Electronic – Subtracting Audio Signal from Ambient Noise Signal

diff-ampsignalsignal processing

So I'm pretty well-versed in the software world, and my buddy and I decided to tackle a hack idea to get into hardware hacking but we're trying to figure out whether our implementation will actually be feasible the way we're thinking about it.

The basic gist is this:

Some audio is playing through a car's speaker system. We have direct access to that digital audio stream. We also will be capturing the ambient sound, which is a mix of the audio song, any white noise, and conversation between the passengers in the cabin. We would like to take the latter (ambient) signal and subtract out the song's signal as much as possible to detect (roughly) whether or not a conversation is happening past a certain volume threshold (the resulting output for this measure can be 0 or 1 or analog).

Our proposed solution is to feed both signals into a differential amplifier and then capture the output and make meaning of it. We're not entirely sure whether this is the correct rabbit hole to jump down. We do know that this is possible via software with Least Mean Squares Filtering (or Finite Impulse Response filtering – although it doesn't bode too well in real time), but, again, we would like to try to get this done through hardware for the fun of it.

An issue we were thinking about is that the audio signals may be out-of-phase, but, since we're both noobs, we're not entirely sure how much of an issue this is in practicality.

Please excuse my ignorance if this is a dumb question. I tried looking for a similar question in the group but couldn't find anything that I perceived as close.

Best Answer

What you're doing is known as "echo cancelling" (also here) and it's a common problem in the implementation of speakerphones. The gist of the problem is that the version of the music that you're getting from the microphone has been heavily modified (relative to the "clean" version you're getting directly from the radio) by the reverberation of the space it's playing in. A direct subtraction of the two signals will not achieve anything useful.
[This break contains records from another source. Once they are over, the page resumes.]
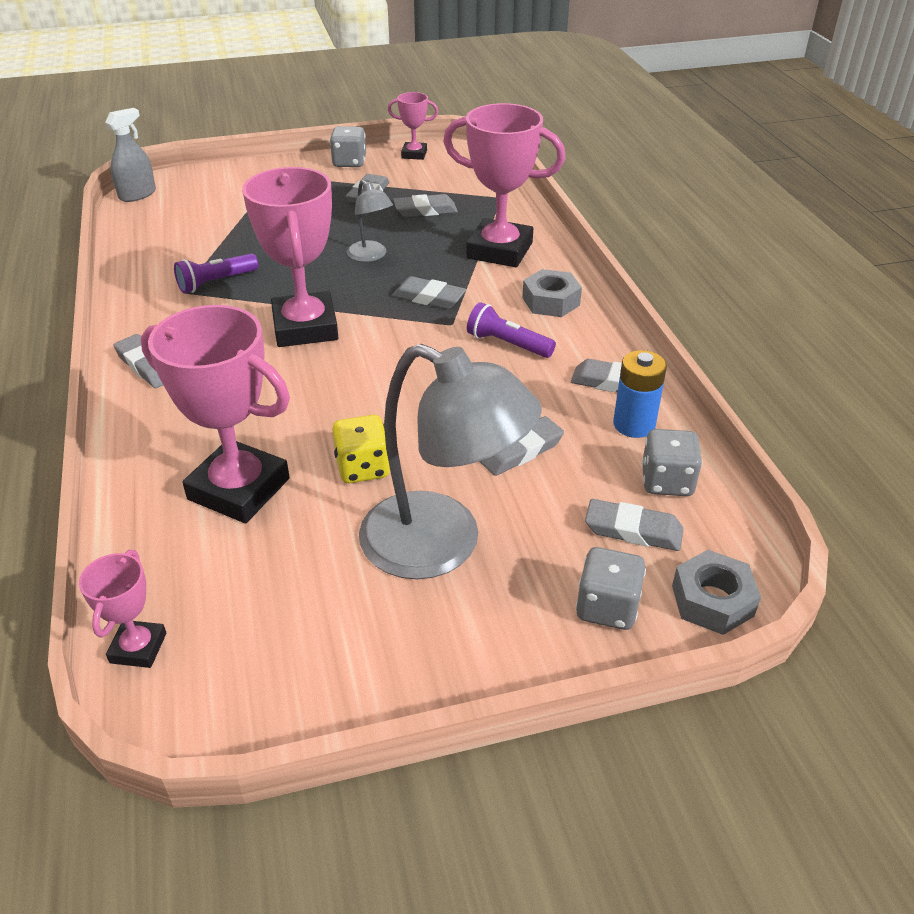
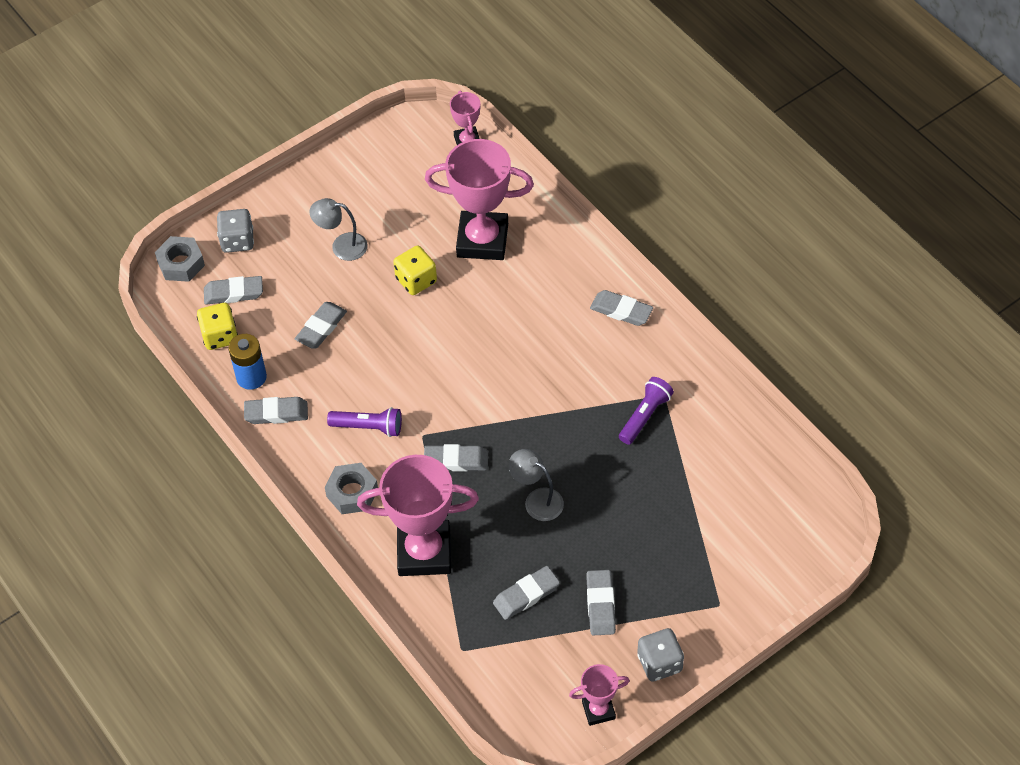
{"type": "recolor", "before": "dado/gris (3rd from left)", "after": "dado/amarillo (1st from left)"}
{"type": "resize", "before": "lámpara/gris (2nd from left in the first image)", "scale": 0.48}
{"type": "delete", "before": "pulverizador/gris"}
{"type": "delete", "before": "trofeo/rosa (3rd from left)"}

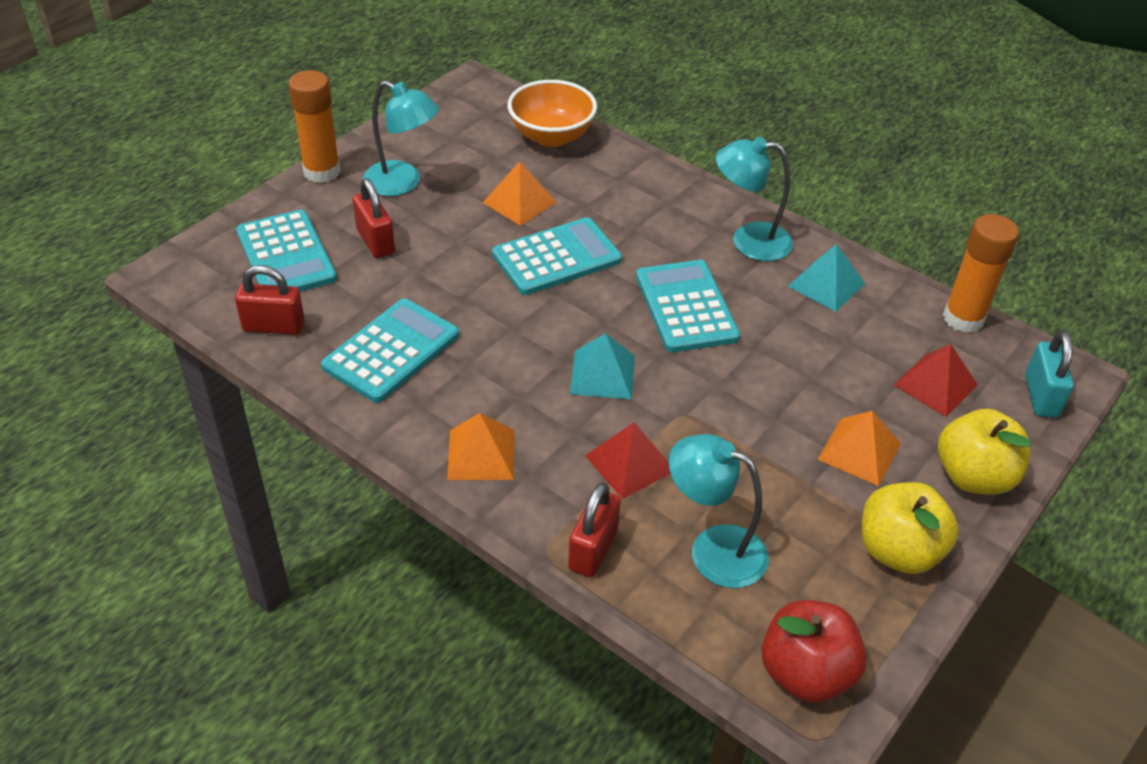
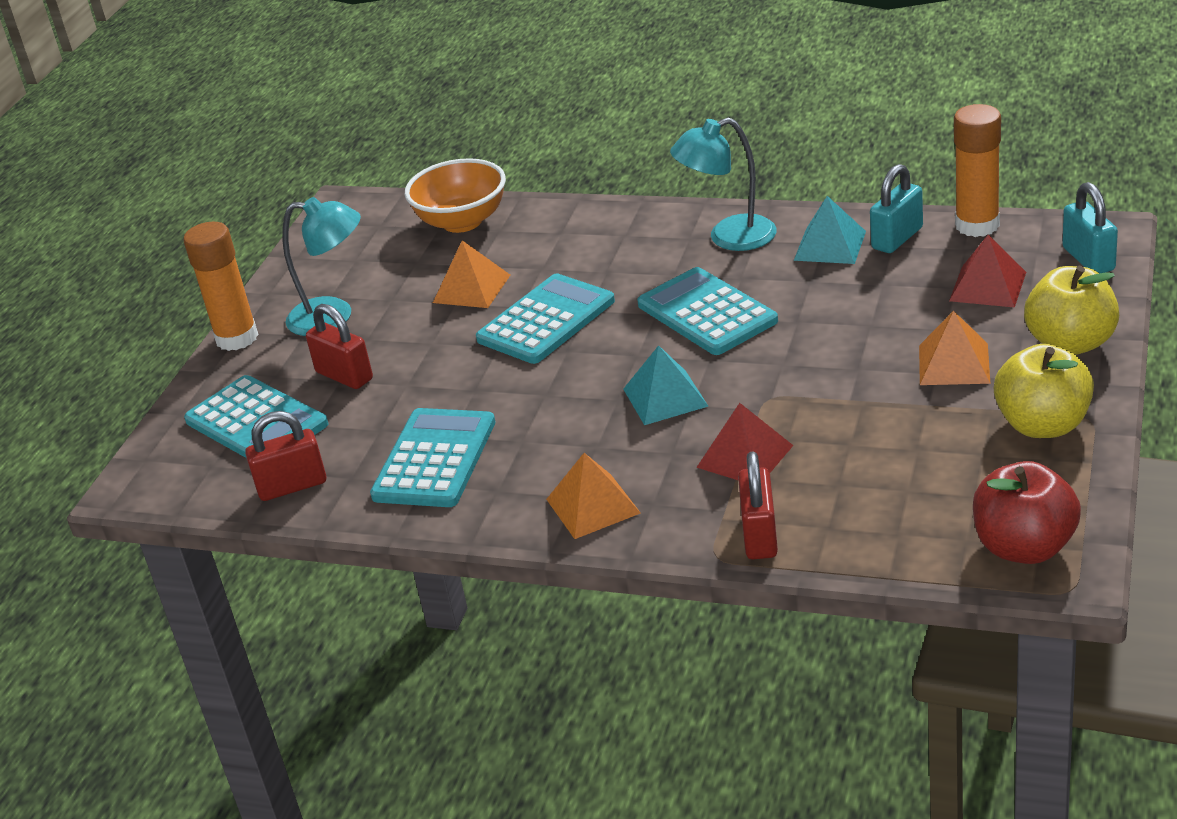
{"type": "insert", "after": "candado/turquesa (1st from left)"}
{"type": "delete", "before": "lámpara/turquesa (2nd from left)"}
Instead, an adaptive FIR filter is used to build up an electronic copy or model of the acoustic reverberation, and the output of this filter can then be subtracted from the microphone signal to get a useful amount of cancellation.

The real trick is the algorithm that's used to "train" the filter, which needs to use heuristics to decide what's reverberation and what's actual background noise or conversation. These algorithms are far from trivial.